Conversely, 18 per cent of respondents think the authorities should eliminate the terrorists in such cases, even at the expense of civilian lives.

On Sept. 1, 2004, militants took control of a middle school in Beslan. The three-day siege left 344 civilians dead, including 172 children. Chechen separatist leader Shamil Basayev claimed responsibility for the attack. According to the Russian government, the hostage-takers included Arabs, Chechens, Kazakhs, Tatars, and Uzbeks.

In July 2005, Russian deputy prosecutor general Nikolai Shepel said Special Forces operatives used flamethrowers in an effort to end the siege, but pointed out that those weapons alone could not have set off the fire that killed dozens of hostages.

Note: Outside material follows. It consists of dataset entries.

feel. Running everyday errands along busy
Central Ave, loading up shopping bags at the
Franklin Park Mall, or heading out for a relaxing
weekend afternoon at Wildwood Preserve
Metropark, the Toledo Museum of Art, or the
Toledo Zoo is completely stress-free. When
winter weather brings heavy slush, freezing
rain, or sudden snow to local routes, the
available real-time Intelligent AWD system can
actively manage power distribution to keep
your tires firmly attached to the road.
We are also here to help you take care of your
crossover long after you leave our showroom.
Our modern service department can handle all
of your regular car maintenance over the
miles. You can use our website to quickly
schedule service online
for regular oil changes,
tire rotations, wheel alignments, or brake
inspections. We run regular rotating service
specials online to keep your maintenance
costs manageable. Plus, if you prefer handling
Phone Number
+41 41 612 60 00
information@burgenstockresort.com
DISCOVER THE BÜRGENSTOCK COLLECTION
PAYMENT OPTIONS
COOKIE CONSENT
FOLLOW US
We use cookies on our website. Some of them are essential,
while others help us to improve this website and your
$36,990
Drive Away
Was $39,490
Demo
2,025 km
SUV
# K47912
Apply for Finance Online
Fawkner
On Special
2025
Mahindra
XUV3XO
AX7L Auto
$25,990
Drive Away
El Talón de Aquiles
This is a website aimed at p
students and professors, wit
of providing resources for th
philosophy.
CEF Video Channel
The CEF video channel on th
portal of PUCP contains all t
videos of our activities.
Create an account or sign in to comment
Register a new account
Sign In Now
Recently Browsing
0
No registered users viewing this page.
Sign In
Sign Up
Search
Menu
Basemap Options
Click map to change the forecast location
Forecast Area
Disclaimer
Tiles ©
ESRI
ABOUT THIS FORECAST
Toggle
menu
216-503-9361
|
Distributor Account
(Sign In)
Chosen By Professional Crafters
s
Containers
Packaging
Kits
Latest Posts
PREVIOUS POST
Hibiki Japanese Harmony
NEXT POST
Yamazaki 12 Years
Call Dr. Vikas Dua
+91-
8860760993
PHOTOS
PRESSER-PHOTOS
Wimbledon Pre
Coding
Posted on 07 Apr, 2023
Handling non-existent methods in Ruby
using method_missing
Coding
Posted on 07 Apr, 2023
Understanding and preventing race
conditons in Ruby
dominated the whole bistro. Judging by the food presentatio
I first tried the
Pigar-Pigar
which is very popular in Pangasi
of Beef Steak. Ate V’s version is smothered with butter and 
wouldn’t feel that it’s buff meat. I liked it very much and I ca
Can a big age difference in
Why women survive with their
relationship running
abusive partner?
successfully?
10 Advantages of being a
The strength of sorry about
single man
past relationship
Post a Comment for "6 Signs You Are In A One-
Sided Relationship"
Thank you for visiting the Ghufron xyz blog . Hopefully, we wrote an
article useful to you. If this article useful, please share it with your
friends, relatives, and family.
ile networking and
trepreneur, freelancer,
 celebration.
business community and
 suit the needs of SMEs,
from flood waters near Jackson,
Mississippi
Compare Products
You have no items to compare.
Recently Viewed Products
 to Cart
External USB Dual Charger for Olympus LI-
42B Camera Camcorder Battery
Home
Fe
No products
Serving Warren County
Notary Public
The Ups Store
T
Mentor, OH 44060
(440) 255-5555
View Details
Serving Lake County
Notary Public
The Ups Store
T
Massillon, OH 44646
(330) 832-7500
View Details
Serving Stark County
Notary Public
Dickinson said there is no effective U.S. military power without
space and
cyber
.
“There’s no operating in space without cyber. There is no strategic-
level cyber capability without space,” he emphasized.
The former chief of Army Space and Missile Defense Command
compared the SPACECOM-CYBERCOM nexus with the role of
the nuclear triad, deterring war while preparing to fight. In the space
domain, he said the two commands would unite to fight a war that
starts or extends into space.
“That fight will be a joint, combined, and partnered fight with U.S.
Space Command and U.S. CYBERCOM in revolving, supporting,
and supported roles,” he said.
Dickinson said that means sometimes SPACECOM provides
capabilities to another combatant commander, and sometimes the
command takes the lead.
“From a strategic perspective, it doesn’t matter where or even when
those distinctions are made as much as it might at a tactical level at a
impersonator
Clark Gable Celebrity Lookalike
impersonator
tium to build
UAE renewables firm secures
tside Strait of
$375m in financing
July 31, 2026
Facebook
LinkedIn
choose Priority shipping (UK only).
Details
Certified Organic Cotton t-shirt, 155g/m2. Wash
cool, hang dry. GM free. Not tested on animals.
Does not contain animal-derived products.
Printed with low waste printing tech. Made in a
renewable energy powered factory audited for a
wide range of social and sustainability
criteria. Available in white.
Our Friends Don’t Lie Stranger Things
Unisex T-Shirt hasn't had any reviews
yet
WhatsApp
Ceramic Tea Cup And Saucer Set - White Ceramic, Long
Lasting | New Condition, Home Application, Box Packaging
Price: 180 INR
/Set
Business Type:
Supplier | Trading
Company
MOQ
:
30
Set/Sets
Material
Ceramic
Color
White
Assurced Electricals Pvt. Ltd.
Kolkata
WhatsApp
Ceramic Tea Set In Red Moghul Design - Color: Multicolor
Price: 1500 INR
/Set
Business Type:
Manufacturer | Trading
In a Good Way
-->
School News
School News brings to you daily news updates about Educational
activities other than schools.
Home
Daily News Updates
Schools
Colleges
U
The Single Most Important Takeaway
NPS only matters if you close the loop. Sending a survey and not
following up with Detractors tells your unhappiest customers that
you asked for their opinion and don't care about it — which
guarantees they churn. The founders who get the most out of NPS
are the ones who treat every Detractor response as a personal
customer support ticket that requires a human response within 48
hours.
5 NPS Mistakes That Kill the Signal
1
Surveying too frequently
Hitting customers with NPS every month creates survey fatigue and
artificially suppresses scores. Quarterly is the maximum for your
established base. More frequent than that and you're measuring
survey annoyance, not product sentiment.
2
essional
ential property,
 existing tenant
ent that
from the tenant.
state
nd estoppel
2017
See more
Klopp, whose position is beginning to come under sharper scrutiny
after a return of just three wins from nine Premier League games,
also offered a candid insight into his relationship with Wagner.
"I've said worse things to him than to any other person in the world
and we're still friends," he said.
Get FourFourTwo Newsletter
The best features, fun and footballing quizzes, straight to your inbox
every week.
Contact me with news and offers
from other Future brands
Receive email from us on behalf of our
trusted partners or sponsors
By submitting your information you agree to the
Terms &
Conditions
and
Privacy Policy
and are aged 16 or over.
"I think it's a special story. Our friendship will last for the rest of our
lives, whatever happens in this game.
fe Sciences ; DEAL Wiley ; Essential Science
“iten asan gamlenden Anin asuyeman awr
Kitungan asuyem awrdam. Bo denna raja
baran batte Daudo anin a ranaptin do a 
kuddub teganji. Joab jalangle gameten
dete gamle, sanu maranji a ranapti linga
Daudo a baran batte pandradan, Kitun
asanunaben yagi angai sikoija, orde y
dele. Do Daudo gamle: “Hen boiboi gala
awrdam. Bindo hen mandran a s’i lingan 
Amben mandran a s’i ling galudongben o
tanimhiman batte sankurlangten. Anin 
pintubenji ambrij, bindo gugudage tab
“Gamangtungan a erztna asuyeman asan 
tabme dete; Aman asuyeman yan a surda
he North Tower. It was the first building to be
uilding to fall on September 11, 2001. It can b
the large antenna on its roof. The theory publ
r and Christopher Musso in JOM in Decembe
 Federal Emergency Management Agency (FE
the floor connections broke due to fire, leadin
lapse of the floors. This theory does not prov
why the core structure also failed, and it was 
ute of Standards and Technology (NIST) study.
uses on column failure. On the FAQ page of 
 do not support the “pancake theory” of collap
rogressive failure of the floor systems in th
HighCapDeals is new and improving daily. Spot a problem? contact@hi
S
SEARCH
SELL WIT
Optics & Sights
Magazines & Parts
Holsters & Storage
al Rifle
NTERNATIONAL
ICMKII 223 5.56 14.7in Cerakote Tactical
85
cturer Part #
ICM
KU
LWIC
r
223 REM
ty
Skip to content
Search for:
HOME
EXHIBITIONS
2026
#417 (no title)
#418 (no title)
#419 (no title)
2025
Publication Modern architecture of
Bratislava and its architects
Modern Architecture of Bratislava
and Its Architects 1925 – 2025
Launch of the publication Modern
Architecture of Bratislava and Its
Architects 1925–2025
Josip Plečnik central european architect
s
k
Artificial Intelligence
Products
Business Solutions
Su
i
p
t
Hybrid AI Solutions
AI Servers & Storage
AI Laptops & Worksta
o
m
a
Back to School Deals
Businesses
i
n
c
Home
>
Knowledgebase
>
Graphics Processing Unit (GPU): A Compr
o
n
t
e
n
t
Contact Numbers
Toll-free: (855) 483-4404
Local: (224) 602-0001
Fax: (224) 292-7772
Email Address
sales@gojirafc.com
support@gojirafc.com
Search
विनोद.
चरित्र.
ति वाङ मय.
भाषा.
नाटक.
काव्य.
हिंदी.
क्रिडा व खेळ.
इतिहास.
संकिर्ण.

On Aug. 8, Andrei Krivtsov, deputy head of the Foreign Ministry’s information department, praised the release of six Russian workers kidnapped two months ago in Nigeria. Krivtsov said the liberation was “the result of joint goal-oriented efforts of our embassy in Lagos, the Russian Foreign Ministry and the RusAL company.”

Polling Data

In your view, how should Russian authorities deal with a terrorist situation that involves hostages?

2007

2004

If necessary, meet terrorist demands to avoid bloodshed

66%

48%

Eliminate terrorists, even if it leads to loss of innocent life

18%

34%

Hard to answer

16%

18%

Source: Yury Levada Analytical Center
Methodology: Interviews with 1,600 Russian adults, conducted from Aug. 10 to Aug. 13, 2007. No margin of error was provided.